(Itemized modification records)

====

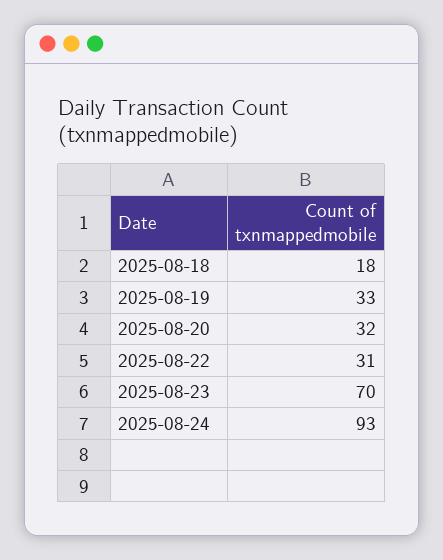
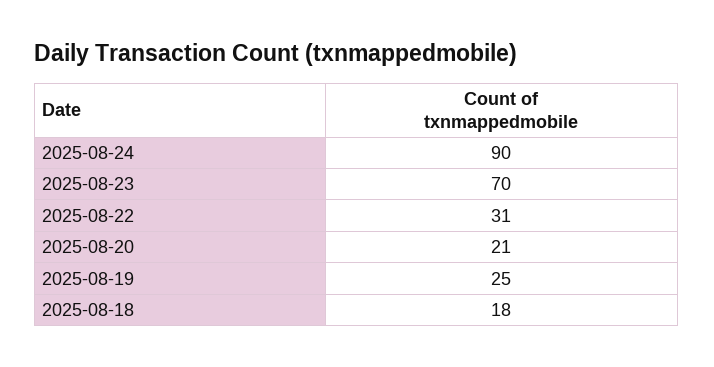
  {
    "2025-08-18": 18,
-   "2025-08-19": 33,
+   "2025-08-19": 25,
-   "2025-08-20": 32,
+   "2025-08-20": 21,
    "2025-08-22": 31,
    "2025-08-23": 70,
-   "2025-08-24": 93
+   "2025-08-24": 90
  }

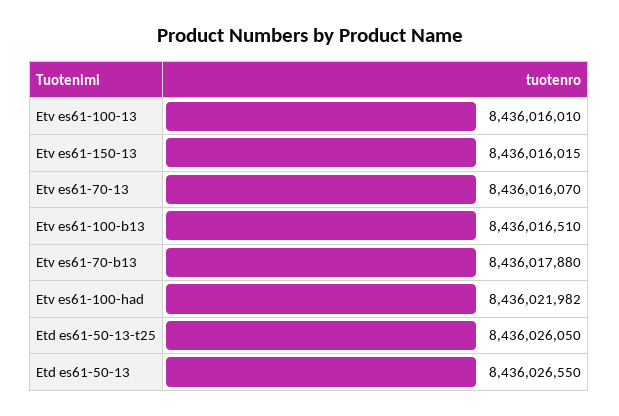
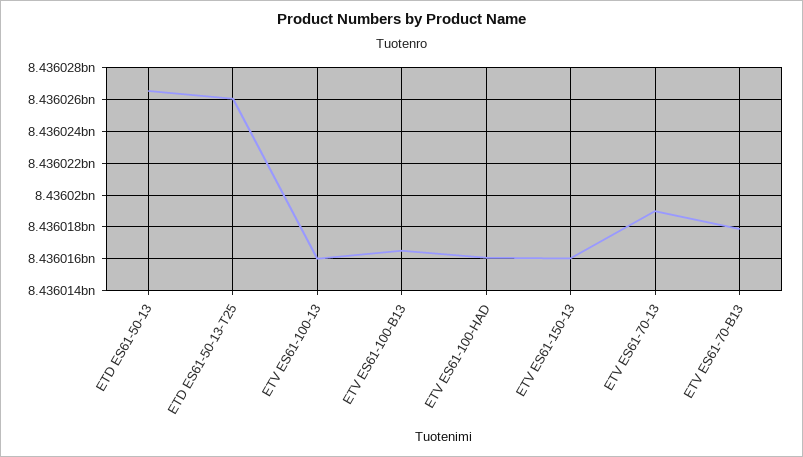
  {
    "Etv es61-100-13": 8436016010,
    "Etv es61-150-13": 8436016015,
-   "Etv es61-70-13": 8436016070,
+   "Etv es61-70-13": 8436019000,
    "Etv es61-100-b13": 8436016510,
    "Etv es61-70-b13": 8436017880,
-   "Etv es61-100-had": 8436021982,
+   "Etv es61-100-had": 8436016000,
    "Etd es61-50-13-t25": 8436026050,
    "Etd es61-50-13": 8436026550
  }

====

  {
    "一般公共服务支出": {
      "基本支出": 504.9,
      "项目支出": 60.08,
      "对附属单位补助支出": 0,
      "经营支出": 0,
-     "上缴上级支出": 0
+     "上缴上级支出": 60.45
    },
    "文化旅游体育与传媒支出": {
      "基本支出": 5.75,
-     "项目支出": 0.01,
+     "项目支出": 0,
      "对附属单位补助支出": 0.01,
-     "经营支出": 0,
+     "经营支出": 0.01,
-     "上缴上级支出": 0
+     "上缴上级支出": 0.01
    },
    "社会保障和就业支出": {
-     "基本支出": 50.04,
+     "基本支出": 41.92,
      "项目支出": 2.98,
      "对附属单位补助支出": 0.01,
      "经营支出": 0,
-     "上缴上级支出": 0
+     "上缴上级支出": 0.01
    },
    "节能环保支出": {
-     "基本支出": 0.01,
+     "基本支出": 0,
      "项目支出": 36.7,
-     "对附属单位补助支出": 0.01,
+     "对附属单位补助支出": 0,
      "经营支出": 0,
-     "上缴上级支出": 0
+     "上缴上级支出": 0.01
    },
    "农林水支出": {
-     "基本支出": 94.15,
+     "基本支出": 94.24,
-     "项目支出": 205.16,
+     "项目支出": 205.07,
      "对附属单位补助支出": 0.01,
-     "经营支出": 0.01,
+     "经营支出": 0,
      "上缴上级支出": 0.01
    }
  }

====

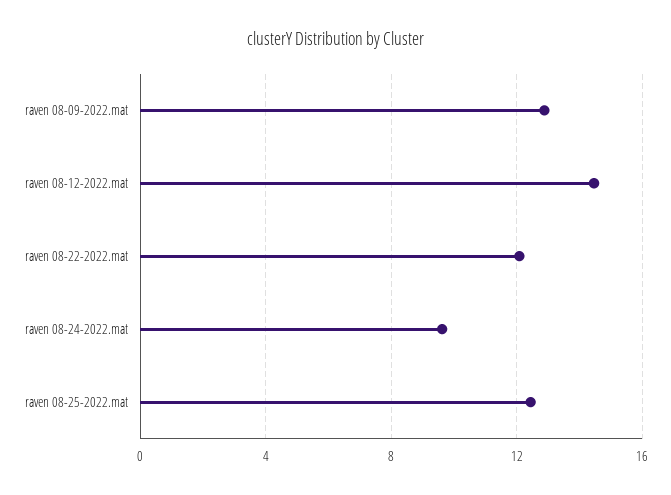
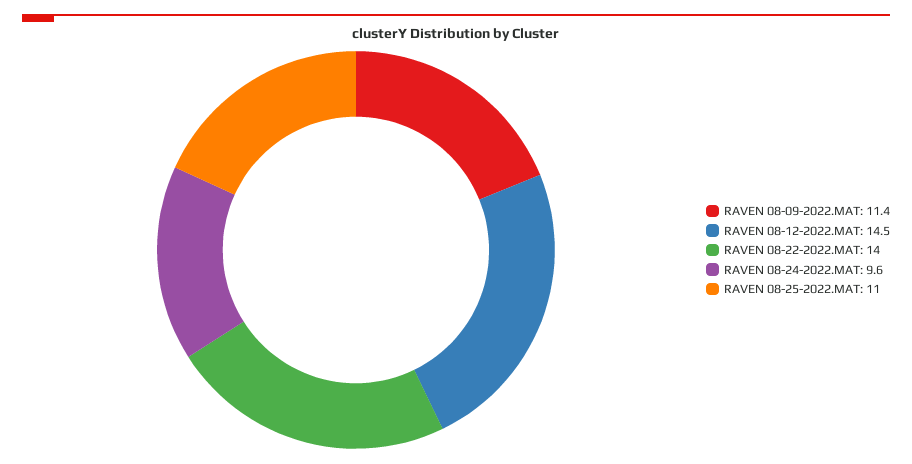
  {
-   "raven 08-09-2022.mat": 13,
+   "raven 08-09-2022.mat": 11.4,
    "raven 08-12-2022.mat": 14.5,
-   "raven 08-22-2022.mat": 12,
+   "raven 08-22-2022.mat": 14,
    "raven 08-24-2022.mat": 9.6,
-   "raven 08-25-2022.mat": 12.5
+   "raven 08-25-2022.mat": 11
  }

====

Task prompt: Lines holding "raven" in the data above: copy each of them.

Response to this exercise:
-   "raven 08-09-2022.mat": 13,
+   "raven 08-09-2022.mat": 11.4,
    "raven 08-12-2022.mat": 14.5,
-   "raven 08-22-2022.mat": 12,
+   "raven 08-22-2022.mat": 14,
    "raven 08-24-2022.mat": 9.6,
-   "raven 08-25-2022.mat": 12.5
+   "raven 08-25-2022.mat": 11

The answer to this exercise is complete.